Among the numerous experiments performed by the aid of this battery, he instituted several, in the hope of decomposing nitrogen; and which are recorded in his Bakerian Lecture of 1809. He ignited potassium, by intense Voltaic electricity, in this gas; and the result was, that hydrogen appeared, and some nitrogen was found deficient. This, on first view, led him to the suspicion that he had attained his object; but, in subsequent experiments, in proportion as the potassium was more free from a coating of potash, which necessarily introduced water, so in proportion was less hydrogen evolved, and less nitrogen found deficient. The general tenor of these enquiries, therefore, did not strengthen the opinion he had formed with respect to the compound nature of nitrogen.

It appears from the following letter, that Davy visited his friend Mr. Andrew Knight at Downton, in September 1809. It is introduced in these memoirs principally for the purpose of showing with what boldness he was accustomed to depart from generally received opinions, and to project new theories for the explanation of the most abstruse subjects.

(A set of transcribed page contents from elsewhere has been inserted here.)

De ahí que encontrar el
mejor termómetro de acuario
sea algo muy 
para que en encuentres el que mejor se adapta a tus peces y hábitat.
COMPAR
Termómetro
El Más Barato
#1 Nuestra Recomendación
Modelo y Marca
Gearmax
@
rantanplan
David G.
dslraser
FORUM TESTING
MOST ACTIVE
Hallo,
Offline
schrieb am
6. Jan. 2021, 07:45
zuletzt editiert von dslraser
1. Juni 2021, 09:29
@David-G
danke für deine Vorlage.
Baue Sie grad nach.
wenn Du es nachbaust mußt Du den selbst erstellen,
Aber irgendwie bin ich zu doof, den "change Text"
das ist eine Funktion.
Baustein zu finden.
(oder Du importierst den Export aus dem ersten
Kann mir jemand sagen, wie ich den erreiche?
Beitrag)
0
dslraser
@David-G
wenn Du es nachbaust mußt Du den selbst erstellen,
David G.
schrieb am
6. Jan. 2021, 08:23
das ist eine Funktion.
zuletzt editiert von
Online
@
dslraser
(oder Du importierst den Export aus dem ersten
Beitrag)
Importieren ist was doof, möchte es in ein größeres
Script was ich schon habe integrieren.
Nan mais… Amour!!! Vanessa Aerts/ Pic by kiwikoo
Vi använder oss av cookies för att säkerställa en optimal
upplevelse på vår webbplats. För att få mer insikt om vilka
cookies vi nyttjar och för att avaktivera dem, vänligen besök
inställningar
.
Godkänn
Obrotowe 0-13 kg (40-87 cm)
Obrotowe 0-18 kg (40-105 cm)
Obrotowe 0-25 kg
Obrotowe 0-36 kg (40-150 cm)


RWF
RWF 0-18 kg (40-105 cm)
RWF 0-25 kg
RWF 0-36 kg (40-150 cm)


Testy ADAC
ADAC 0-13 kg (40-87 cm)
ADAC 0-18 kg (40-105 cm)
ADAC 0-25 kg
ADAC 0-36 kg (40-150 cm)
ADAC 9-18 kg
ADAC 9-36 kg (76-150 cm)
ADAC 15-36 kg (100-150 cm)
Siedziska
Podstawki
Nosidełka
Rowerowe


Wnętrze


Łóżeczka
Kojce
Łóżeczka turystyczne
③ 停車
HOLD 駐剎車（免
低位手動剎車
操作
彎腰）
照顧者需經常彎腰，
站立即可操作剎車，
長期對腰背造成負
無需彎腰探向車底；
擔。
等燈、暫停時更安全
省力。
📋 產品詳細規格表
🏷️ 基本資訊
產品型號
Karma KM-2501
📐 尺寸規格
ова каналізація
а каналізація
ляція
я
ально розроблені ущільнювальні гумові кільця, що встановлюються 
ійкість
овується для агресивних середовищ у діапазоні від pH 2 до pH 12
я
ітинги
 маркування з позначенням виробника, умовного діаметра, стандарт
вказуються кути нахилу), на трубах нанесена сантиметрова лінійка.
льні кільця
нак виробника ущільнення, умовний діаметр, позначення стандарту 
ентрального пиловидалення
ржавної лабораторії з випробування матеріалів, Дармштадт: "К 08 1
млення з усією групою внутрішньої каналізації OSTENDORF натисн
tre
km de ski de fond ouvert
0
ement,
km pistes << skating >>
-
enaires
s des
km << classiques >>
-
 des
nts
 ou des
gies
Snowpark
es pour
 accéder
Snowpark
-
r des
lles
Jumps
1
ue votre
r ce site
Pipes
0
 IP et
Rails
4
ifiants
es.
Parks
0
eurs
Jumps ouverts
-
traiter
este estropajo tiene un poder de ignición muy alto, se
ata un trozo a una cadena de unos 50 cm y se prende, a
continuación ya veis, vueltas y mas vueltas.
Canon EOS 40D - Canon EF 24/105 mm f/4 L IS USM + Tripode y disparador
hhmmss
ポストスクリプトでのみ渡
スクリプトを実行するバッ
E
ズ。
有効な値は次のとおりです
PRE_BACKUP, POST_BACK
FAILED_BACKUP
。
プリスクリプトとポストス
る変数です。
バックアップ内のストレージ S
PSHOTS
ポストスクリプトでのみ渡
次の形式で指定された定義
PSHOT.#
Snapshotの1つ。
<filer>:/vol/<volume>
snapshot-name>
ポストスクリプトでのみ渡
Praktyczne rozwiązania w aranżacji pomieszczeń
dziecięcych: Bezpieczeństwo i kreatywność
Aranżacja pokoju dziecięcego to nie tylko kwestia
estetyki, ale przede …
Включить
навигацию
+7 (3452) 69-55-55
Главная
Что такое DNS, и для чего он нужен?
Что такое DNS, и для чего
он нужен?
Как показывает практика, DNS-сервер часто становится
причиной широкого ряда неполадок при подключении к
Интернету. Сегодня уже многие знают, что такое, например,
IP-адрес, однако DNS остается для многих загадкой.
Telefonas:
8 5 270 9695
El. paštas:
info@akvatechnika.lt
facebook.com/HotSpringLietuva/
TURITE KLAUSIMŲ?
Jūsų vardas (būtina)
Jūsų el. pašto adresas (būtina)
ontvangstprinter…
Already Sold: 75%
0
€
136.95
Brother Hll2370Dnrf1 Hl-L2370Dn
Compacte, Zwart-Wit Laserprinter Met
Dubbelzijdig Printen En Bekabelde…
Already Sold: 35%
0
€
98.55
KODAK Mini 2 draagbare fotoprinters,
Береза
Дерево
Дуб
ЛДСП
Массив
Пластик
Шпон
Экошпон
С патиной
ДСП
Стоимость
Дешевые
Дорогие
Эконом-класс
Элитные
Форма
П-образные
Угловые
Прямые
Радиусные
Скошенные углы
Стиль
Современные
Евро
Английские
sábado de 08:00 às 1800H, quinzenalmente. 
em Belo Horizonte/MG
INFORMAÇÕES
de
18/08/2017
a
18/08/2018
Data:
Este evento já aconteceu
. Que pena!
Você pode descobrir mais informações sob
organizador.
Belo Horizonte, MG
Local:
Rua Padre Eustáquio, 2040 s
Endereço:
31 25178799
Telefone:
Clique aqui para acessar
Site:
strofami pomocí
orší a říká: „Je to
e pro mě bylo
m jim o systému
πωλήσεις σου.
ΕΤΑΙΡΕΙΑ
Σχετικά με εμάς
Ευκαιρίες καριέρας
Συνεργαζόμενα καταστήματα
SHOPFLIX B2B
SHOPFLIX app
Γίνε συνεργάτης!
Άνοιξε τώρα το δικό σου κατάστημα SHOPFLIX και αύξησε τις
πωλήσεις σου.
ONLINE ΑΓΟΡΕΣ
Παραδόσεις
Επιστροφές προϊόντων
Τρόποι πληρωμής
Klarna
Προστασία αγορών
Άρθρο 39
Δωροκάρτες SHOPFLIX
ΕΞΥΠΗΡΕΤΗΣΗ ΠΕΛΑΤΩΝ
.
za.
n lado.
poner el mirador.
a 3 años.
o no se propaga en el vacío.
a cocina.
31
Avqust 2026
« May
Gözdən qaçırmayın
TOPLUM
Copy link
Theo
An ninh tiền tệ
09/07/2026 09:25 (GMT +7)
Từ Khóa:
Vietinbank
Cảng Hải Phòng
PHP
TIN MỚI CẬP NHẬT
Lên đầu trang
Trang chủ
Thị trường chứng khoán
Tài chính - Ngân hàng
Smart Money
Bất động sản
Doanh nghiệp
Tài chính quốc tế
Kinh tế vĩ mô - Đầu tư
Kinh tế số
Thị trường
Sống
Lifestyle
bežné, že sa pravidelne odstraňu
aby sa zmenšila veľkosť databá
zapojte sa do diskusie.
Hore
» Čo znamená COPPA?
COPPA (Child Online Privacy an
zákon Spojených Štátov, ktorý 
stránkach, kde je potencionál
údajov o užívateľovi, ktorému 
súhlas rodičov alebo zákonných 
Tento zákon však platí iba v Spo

TO JOHN GEORGE CHILDREN, ESQ.

September 23, 1809.

MY DEAR FRIEND,

I am about to visit Downton, and shall return by the first of October. I have neither seen nor heard from Lord Darnley, and I conjecture he has not yet returned from Scotland.

I wish you great sport in pheasant-shooting, but I trust you have had still nobler game in your Laboratory.

I doubt not you have found before this, as I have done, that the substance we mistook for sulphuretted hydrogen is telluretted hydrogen, very soluble in water, combinable with alkalies and earths, and a substance affording another proof that hydrogen is an oxide. I have met with another analogous compound, that of boracium with hydrogen, which possesses very similar properties.